■ **Compiti da svolgere**
(a) Stabilisci se le affermazioni (i), (ii) e (iii) concordano con il testo sul Circolo Precari. Per ciascuna rispondi sì o no e cita tra virgolette le parole decisive del testo. (i) I dirigenti nazionali del PD hanno dato un riscontro alle tesi del Circolo. (ii) Fino al novembre 2011 i militanti considerano la battaglia dentro al PD degna di essere combattuta. (iii) A fine 2011 ci si rende conto subito della portata della trasformazione avviata dal mandato di Mario Monti.
(b) In base al testo sul Circolo Precari, spiega in una o due frasi perché il progetto generale di Salotto Precario deve essere ripensato.
(c) Prosegui il testo sul Circolo Precari a partire dalla frase con cui si chiude.
╭─ Testo fornito
Il PD, che ci crediate o no, è tutto sommato un partito che offre libertà d’espressione. Tanto che è possibile, a questo collettivo precario, organizzare e promuovere numerose iniziative “eretiche” in ambiti ufficiali. Per ciò che riguarda i dirigenti locali, bisogna altresì ammettere che le tesi del Circolo ricevono un minimo di ascolto. Da parte dei dirigenti nazionali, malgrado le numerose occasioni d’interlocuzione, il feedback risulta invece essere pari a zero.
Ad ogni modo, fino al novembre del 2011, tutti noi militanti riteniamo che questa dentro al PD sia una battaglia che, pur tra mille difficoltà, valga la pena combattere. A un certo punto, però, qualcosa cambia. Tutto il progetto generale di Salotto Precario – e soprattutto la sua articolazione riformista, ovvero il Circolo Precari – dev’essere ripensato a causa d’un gigantesco cambiamento nello scenario politico nazionale: la nascita del Governo Monti.

IL GOVERNO MONTI, OVVERO QUANDO VIENE SANCITA L’IMPOSSIBILITÀ DEL RIFORMISMO

Ovviamente, a fine 2011, non ci si accorge immediatamente di quanto stia per essere ampia, profonda e distruttiva la trasformazione che il mandato di Mario Monti si appresta a determinare.
╰─
╭─ Estratto dei dati
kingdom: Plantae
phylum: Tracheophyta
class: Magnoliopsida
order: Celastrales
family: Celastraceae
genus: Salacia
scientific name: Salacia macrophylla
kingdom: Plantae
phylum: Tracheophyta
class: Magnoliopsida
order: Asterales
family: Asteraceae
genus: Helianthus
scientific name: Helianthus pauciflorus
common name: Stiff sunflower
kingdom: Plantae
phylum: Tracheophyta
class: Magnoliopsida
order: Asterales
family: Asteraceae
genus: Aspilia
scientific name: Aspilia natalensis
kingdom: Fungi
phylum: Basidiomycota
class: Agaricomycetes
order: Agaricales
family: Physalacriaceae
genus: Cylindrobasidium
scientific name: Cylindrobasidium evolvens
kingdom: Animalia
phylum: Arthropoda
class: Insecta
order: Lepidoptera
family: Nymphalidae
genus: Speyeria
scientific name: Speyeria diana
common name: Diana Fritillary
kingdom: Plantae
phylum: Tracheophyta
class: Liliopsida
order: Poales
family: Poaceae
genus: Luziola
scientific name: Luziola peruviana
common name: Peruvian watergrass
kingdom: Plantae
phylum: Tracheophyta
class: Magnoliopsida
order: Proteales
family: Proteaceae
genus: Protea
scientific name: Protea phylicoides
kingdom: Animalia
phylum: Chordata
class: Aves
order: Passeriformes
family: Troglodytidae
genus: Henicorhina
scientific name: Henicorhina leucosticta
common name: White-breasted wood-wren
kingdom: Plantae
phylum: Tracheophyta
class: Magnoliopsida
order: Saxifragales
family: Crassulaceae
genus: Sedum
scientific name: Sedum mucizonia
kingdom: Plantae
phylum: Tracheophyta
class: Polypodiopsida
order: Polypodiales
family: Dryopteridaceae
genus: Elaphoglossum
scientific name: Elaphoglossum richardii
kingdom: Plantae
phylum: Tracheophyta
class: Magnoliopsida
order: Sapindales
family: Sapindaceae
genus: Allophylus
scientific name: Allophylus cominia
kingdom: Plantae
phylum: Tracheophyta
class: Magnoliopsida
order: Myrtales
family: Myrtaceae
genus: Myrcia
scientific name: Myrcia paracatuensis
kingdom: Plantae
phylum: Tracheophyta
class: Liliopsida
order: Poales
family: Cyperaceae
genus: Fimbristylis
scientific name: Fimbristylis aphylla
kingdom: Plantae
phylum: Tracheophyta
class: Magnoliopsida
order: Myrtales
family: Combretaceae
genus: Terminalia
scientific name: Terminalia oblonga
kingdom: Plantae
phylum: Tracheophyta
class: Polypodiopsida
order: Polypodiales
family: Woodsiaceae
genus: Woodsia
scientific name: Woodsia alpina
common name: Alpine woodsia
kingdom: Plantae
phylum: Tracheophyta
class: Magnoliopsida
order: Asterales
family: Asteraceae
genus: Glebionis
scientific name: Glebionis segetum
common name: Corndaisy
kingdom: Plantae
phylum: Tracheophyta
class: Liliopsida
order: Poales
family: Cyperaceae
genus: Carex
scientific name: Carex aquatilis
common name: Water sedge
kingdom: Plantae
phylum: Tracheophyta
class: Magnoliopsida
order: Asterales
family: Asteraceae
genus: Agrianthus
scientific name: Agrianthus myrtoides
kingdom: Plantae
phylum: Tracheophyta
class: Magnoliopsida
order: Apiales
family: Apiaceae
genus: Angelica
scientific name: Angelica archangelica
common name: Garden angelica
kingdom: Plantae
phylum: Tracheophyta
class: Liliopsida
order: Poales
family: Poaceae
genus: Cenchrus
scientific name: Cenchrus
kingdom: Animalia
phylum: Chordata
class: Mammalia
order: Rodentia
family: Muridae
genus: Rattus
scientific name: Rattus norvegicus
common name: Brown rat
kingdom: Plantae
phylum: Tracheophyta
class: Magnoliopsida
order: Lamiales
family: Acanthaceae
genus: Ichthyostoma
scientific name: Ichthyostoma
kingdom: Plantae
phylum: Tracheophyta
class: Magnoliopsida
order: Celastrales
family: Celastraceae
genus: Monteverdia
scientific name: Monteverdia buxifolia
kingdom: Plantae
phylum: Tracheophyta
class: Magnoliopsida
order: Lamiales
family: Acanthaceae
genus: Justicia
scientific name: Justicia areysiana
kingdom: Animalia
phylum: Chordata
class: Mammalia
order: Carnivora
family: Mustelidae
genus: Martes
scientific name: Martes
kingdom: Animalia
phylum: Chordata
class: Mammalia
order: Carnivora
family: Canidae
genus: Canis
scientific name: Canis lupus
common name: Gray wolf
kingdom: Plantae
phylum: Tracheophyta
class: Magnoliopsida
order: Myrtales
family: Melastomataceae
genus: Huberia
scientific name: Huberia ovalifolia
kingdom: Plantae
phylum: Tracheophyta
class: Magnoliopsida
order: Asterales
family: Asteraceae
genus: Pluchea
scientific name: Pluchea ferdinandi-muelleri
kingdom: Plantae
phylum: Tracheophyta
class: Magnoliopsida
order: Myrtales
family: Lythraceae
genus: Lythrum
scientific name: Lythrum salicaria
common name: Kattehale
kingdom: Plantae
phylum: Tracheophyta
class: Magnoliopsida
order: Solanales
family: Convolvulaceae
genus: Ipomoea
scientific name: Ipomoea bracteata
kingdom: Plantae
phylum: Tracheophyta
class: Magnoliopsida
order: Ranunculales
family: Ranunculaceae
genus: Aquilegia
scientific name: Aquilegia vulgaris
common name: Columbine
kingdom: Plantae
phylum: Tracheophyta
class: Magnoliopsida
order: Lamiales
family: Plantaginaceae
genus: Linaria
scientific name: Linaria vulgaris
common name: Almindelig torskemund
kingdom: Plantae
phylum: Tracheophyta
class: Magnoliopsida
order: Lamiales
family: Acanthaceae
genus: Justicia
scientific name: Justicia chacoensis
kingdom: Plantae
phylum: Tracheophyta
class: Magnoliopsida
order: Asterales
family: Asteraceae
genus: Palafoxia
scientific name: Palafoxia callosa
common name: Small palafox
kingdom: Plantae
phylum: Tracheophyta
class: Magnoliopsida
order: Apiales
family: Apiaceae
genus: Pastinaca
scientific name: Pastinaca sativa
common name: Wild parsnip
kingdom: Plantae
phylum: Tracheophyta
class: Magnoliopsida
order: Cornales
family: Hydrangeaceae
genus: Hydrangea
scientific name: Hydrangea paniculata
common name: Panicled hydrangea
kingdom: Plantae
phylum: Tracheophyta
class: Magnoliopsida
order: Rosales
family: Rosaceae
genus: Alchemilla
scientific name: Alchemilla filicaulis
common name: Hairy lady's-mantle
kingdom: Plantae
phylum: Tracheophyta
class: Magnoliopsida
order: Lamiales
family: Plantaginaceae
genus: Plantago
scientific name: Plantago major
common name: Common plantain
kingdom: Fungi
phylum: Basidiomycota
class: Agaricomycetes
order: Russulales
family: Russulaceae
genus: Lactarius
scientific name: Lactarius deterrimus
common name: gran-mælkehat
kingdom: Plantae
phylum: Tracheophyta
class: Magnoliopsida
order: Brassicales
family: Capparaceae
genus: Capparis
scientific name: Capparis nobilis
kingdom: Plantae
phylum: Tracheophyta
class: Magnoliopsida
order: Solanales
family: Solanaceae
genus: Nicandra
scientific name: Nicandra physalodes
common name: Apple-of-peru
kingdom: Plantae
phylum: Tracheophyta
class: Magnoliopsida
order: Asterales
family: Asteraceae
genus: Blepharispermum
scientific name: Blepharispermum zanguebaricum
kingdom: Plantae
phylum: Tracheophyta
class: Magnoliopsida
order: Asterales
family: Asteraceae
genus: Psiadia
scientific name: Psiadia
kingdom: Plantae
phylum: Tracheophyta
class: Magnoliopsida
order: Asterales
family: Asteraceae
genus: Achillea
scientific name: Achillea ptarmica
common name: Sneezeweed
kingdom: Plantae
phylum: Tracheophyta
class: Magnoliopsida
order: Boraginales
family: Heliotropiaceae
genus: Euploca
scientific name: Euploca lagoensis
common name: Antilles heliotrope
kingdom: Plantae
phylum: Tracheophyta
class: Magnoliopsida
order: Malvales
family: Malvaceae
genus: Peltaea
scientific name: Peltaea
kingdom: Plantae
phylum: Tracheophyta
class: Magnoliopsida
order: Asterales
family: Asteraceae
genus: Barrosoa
╰─
■ **Risultati per compito**
(a)
(i) No: "il feedback risulta invece essere pari a zero."
(ii) Sì: "fino al novembre del 2011, tutti noi militanti riteniamo che questa dentro al PD sia una battaglia che, pur tra mille difficoltà, valga la pena combattere."
(iii) No: "non ci si accorge immediatamente di quanto stia per essere ampia, profonda e distruttiva la trasformazione che il mandato di Mario Monti si appresta a determinare."

(b) Il progetto generale di Salotto Precario va ripensato, soprattutto nella sua articolazione riformista, cioè il Circolo Precari. Il motivo è un gigantesco cambiamento nello scenario politico nazionale: la nascita del Governo Monti.

(c)
Possiamo dire, però, che il Circolo Precari si sveglia un po’ prima di altri. Nel marzo 2012, di fronte a una Riforma Fornero che attacca frontalmente il potere contrattuale dei lavoratori e sancisce giuridicamente la fine del diritto alla pensione, i venti militanti del Circolo sono gli unici iscritti PD di tutta la penisola italiana a pronunciarsi pubblicamente chiedendo alla segreteria nazionale, tramite una lettera-documento, di togliere la fiducia a Monti e tornare al voto.
Il problema, purtroppo, è assai più ampio di una specifica riforma orientata contro la working class. Infatti, l’approvazione del fiscal compact, del pareggio di bilancio in Costituzione, nonché la riforma degli Articoli 117 e 119 che sottrae autonomia di bilancio agli Enti Locali, sanciscono uno scenario per cui, inesorabilmente e per decenni, la spesa pubblica dovrà diminuire. Tutto questa significa che la riduzione e la destrutturazione del welfare state divengono, per legge, una prospettiva unica e ineluttabile. Una prospettiva teorizzata, del resto, da Mario Draghi in persona tramite l’affermazione “il modello sociale europeo è morto”.
Se la spesa pubblica si riduce, di colpo qualsiasi proposta di welfare dev’essere contrattata al ribasso. Il riformismo – già malandato da decenni – si trasforma così in un affannarsi intorno ad “ammortizzatori sociali” che sono, all’atto pratico, poco più che un’elemosina e/o un’azione propagandistica di cosmesi sociale. Lo stesso reddito minimo, nel momento in cui sto scrivendo, si appresta a diventare funzione e alibi d’un evidente progetto di sinizzazione del mercato del lavoro, vale a dire un abbassamento generalizzato dei salari e delle retribuzioni.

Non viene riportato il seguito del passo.